Now, a four-lane highway cuts through the farm where Araya used to work, fewer than 100 meters in front of Gonzalez’ home. The mango trees are gone, but González doesn’t mind the new view.

“This town has always been a sleepy little place,” he said as he rocked gently in his chair and sipped lukewarm coffee. “But this highway is good. It’s a change, but I think its going to bring us business, open up space for us. People will finally know where Orotina is.”

On Wednesday, the Costa Rican government inaugurated the new 77-kilometer highway from San José to the central Pacific port town of Caldera, a route that passes tiny townships that not even many Costa Ricans knew existed. The opening represents 34 years of planning, estimating, contracting and building.
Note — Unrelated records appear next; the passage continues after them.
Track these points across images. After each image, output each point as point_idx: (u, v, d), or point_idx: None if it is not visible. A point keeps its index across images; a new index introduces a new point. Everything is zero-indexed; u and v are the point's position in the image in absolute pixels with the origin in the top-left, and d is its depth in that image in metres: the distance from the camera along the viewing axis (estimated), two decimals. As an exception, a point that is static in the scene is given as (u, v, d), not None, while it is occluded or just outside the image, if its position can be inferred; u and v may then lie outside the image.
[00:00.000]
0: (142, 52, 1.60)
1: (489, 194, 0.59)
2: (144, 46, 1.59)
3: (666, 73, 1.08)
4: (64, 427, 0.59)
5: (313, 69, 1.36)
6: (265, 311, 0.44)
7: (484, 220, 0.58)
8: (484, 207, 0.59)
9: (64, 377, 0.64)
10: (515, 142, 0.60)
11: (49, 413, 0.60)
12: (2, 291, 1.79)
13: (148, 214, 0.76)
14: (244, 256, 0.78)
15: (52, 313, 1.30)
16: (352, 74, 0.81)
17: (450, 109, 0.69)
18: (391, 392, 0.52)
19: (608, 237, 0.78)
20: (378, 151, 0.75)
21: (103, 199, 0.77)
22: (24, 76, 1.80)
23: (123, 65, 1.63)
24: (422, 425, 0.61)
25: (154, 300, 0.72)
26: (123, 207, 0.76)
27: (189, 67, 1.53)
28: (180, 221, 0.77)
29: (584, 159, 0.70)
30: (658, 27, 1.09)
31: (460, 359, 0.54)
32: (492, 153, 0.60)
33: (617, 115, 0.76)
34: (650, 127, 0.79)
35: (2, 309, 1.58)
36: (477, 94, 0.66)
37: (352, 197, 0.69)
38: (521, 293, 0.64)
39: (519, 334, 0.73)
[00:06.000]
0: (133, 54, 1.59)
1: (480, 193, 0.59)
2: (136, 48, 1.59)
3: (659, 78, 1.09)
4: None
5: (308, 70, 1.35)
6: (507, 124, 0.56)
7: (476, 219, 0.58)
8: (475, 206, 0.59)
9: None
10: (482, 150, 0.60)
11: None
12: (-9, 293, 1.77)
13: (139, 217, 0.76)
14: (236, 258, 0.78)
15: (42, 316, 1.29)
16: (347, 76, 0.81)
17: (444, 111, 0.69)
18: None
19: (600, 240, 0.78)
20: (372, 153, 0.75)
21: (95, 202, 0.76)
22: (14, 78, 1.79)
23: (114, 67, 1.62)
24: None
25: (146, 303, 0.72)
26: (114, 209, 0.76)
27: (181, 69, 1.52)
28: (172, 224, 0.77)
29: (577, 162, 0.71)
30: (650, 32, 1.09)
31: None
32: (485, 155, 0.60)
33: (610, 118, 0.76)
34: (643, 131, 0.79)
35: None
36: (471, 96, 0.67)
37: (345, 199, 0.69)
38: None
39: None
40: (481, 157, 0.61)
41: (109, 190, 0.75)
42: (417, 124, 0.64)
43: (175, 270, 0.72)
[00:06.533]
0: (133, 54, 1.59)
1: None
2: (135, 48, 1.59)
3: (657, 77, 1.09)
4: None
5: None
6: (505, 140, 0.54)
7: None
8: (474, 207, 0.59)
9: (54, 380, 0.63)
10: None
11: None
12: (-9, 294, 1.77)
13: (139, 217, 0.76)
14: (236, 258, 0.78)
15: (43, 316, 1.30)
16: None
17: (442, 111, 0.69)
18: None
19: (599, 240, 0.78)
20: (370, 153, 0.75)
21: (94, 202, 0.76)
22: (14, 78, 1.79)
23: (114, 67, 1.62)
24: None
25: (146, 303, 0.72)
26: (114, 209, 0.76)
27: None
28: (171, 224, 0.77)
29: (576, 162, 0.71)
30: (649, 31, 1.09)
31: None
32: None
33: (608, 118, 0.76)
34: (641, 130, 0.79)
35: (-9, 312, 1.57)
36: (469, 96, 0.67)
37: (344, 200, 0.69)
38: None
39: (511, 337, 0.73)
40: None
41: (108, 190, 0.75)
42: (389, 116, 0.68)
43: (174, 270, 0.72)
Inauguration day was accompanied by some roadblocks, but most welcomed the new thruway with open arms.

“We were a country of five-star hotels and one-star highways,” said Costa Rican President Oscar Arias at the highway’s inaugural ceremony. “But with projects like these, our highways and infrastructure will no longer be a national embarrassment.”

The road stretches across bridges built hundreds of feet above rivers in places, and paved lanes rise and descend gently around gradual mountain curves. The new thoroughfare cuts the time of the old San José-Caldera trip in half – from approximately 90 minutes to roughly 45 minutes – and a one-way trip costs four-wheel vehicles ¢1,930 ($3.47).

Not so gradual and gentle, however, are some of the sharp, 90-degree rock walls that line the route where Autopistas del Sol, the Spanish company contracted to build the road, had to slice through mountains to construct the new highway.

While some steep cliffs have been reinforced with concrete to prevent landslides, others had already begun to crumble. Strong winds that whip around bends just east of Orotina blew jagged rocks, several larger than softballs, onto the freshly asphalted expressway this week.

The road widens from two lanes to four near major towns along the way, such as Orotina and La Guácima, narrows to three lanes in spots, and then back down to two before it ends in Caldera. Police, ambulance and tow truck hubs are stationed en route, but the shoulder lanes where emergency vehicles would supposedly travel are half the width of a sedan-sized car.

And as is the case with most Costa Rican infrastructure projects, its christening didn’t come without controversy.

Close to 100 protesters blocked the entire highway near Santa Ana and Ciudad Colón, southwest of San José, holding banners, shouting and refusing to let cars pass.

They claimed the project did not consider neighboring communities’ needs, such as stop lights pedestrian bridges and sidewalks. The residents also were upset about having to pay a toll to enter the expressway.

Another family near Atenas claimed that the government cut off access to the aquifer that supplied them with clean drinking water and slashed their electricity lines to allow for construction of the road through their family farm. They say they have been without both utilities for 10 months.

“This is a public path and they completely cut it off,” said Mario Valverde, 45, who owns the property. He pointed to a stream on the other side of highway, where he now crosses three lanes of high-speed traffic, collects water in buckets and carries it back to his home. The family has presented a complaint with the Constitutional Chamber of the Supreme Court, but has yet to receive a response. But for the majority of those who plan to make use of the new vehicular artery, the completion and inauguration of the San José-Caldera highway comes as long-awaited good news.

“It’s beautiful,” González, the Orotina resident, said as he sat in the shade of his garage and watched from afar as President Arias cut the ribbon. “This will open up great opportunities for Costa Ricans.”